- [Alıntı Metin]
⁂
Sivas Darüşşifası Vakfiyesi ilk defa Muallim Cevdet ve Süheyl Ünver tarafından Evkaf mahzeninde bularak ortaya çıkarılmıştır. Muallim Cevdet tarafından 1938 yılında Türkçesiyle birlikte yayımladığı özeti, bu konudaki bütün eserlere kaynaklık sağlamıştır.
Vakıflar Genel Müdürlüğü arşivinde 584 numaralı defterin 288-291 sayfaları arasında yer almaktadır. Vakfiyenin 1946 yılında vakıflar idaresince yapılan tercümesi kontrolden geçirilip, Refet Yinanç´ın çalışmalarından yararlanılarak Ali Haydar Bayat tarafından yayımlanmıştır. Tercüme kısmı vakıflar arşivinde 1205 numaralı defterin 365-376 sayfaları arasındadır. Vakfiye günümüze ulaşan tek Darüşşifa vakfiyesi ve tek Sultan vakfiyesidir.
⁂
- [Veri Kayıtları]
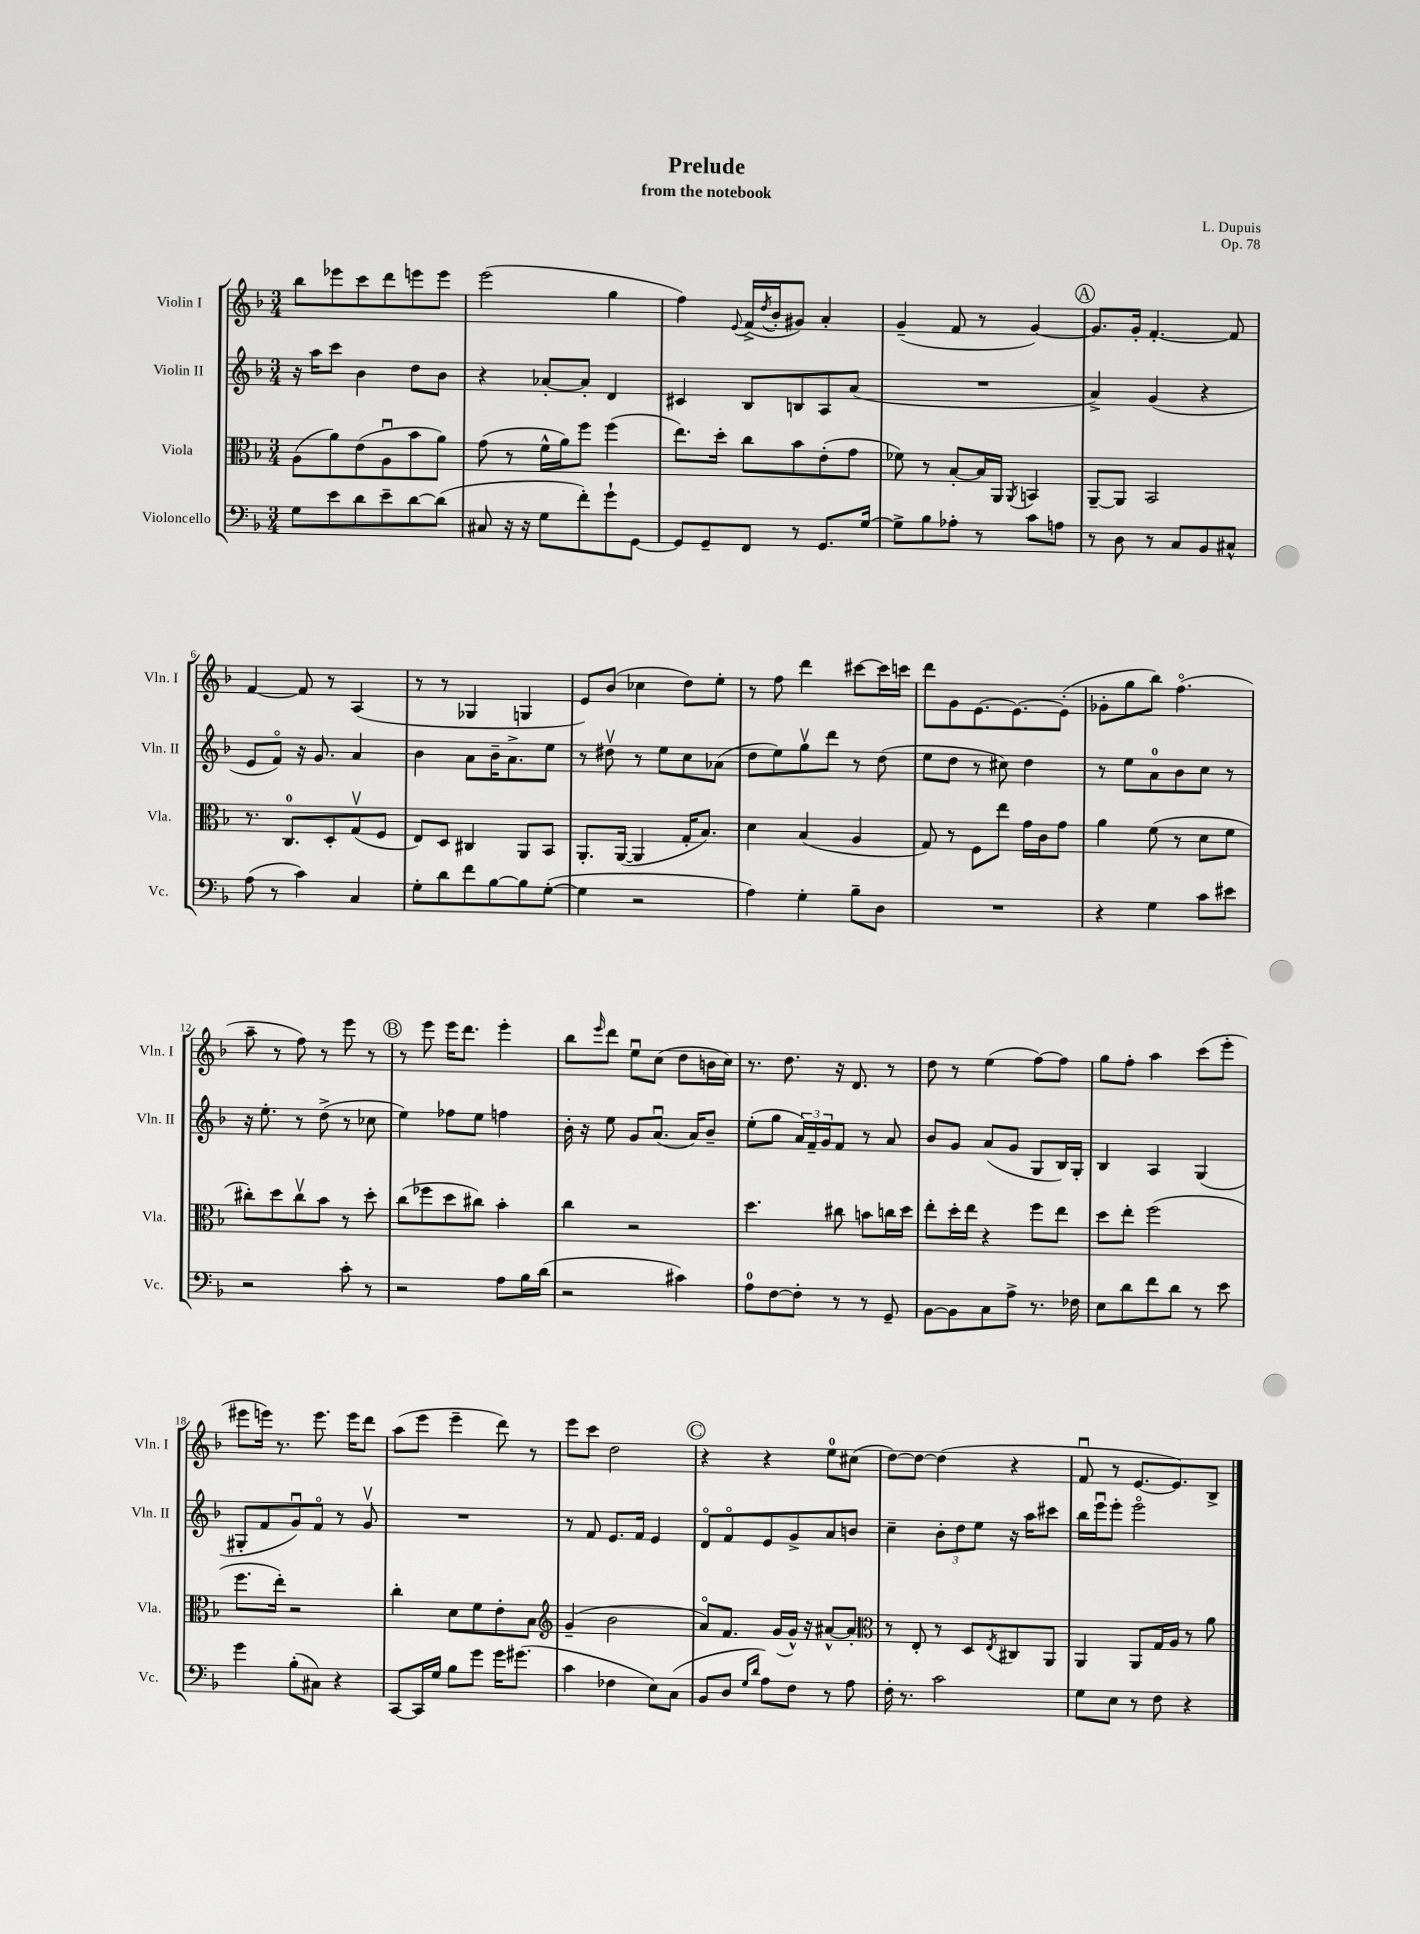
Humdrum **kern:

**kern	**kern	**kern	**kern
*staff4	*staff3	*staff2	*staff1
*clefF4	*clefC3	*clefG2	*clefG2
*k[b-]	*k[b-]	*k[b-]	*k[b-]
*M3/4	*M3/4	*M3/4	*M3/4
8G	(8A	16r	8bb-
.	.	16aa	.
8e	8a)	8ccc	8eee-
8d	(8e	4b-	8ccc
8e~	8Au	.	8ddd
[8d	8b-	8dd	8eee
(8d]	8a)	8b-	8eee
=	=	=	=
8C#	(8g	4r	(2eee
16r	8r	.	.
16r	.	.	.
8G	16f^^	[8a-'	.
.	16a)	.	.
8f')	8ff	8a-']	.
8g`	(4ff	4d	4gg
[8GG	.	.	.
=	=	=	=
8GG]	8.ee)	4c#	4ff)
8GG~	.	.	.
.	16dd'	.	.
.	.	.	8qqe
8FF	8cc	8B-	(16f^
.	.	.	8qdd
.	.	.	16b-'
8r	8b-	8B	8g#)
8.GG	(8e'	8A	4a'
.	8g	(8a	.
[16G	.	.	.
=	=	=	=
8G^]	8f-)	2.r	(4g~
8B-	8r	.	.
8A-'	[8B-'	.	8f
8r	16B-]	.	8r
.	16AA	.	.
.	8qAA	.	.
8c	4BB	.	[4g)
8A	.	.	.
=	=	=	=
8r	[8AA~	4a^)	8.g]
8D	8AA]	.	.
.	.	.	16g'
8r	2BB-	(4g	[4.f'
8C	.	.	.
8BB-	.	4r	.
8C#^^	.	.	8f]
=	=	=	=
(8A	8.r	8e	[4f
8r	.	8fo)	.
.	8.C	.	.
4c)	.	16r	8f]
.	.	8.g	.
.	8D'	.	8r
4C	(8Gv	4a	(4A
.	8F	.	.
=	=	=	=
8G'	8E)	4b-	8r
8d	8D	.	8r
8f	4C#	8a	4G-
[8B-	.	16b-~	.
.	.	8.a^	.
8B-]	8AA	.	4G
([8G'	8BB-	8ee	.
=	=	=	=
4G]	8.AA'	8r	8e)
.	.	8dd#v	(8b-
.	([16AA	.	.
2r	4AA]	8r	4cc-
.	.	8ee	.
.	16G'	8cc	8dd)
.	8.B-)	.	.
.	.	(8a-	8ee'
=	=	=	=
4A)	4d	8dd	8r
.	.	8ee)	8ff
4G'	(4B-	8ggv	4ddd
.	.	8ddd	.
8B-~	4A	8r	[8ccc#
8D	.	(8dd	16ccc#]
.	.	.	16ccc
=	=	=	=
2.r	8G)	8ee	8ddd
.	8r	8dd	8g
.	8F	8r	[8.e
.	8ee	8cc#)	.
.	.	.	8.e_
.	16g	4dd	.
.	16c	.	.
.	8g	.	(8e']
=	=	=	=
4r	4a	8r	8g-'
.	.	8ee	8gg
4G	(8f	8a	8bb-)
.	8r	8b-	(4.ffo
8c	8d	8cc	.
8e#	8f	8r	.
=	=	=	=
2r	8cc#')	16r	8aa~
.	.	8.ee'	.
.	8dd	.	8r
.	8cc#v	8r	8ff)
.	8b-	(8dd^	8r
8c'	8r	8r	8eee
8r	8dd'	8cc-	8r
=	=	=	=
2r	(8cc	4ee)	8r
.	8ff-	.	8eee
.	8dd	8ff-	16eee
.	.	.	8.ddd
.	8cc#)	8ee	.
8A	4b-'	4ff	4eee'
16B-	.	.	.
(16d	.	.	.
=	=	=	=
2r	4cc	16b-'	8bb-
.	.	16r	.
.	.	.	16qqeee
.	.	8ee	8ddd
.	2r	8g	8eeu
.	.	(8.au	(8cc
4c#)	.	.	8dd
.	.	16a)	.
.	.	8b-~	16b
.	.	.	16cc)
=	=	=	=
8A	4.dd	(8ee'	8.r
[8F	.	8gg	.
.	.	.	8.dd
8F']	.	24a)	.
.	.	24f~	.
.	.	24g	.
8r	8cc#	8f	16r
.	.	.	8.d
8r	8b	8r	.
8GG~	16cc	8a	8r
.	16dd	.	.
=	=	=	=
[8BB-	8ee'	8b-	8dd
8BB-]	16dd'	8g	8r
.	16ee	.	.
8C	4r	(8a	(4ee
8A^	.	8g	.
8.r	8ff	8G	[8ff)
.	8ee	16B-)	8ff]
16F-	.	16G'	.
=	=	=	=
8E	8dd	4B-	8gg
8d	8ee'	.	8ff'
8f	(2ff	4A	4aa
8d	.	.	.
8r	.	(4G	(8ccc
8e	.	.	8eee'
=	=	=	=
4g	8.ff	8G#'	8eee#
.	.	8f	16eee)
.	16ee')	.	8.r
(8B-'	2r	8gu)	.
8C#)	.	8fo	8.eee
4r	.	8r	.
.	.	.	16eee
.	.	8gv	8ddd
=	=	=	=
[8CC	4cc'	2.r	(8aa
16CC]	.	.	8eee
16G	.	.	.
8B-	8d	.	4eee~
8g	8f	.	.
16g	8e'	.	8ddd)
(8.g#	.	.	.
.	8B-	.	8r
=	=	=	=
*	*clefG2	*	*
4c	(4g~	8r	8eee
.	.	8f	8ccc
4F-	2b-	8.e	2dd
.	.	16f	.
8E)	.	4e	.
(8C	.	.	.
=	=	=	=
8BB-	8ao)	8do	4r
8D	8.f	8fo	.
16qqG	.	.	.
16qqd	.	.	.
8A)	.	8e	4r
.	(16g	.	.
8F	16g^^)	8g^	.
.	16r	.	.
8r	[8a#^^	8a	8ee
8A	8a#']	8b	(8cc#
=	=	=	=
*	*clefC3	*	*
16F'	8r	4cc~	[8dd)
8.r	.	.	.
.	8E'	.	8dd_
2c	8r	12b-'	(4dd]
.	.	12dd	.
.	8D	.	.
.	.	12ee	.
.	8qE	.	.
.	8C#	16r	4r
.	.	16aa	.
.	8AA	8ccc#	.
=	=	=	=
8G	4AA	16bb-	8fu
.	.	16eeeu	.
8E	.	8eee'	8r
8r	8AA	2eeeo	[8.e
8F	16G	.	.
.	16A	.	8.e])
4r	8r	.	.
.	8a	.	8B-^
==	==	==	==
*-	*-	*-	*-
⁂
- [Görevler]
• a. Sivas Darüşşifası Vakfiyesi hakkındaki metinde geçen "Vakfiye günümüze ulaşan tek Darüşşifa vakfiyesi ve tek Sultan vakfiyesidir." cümlesini İngilizceye çeviriniz.
• b. Sivas Darüşşifası Vakfiyesi hakkındaki metne göre vakfiyenin tercüme kısmı vakıflar arşivinde hangi defterin hangi sayfaları arasında bulunmaktadır?
• c. Sivas Darüşşifası Vakfiyesi hakkındaki metni kaldığı yerden sürdürünüz.
Kayıtlar, metinden bağımsız ayrı bir malzemedir.

- [Görevlerin Cevapları]
• a. The endowment charter is the only darüşşifa endowment charter and the only sultan's endowment charter to have survived to the present day.

• b. 1205 numaralı defterin 365-376 sayfaları arasında bulunmaktadır.

• c.
Birkaç haftadır, kısa bir özet halinde anlatmaya çalıştığım, I. İzzeddin Keykavus ve Sivas Darüşşifası bahsini şimdilik kapatalım. Sözümüz Sivas tarihi ile ilgili oldukça mutlaka ileriki yazılarımızda zaman zaman yine dile getireceğim. Haftaya görüşmek umudu ile?
Kaynakça:
Orhan Cezmi Tuncer ? Sivas I. İzzeedin Keykavus Şifahanesi Üzerine Üç Not
Oral M. Zeki ? Konya´da Alaüddin Camisi ve Türbeleri?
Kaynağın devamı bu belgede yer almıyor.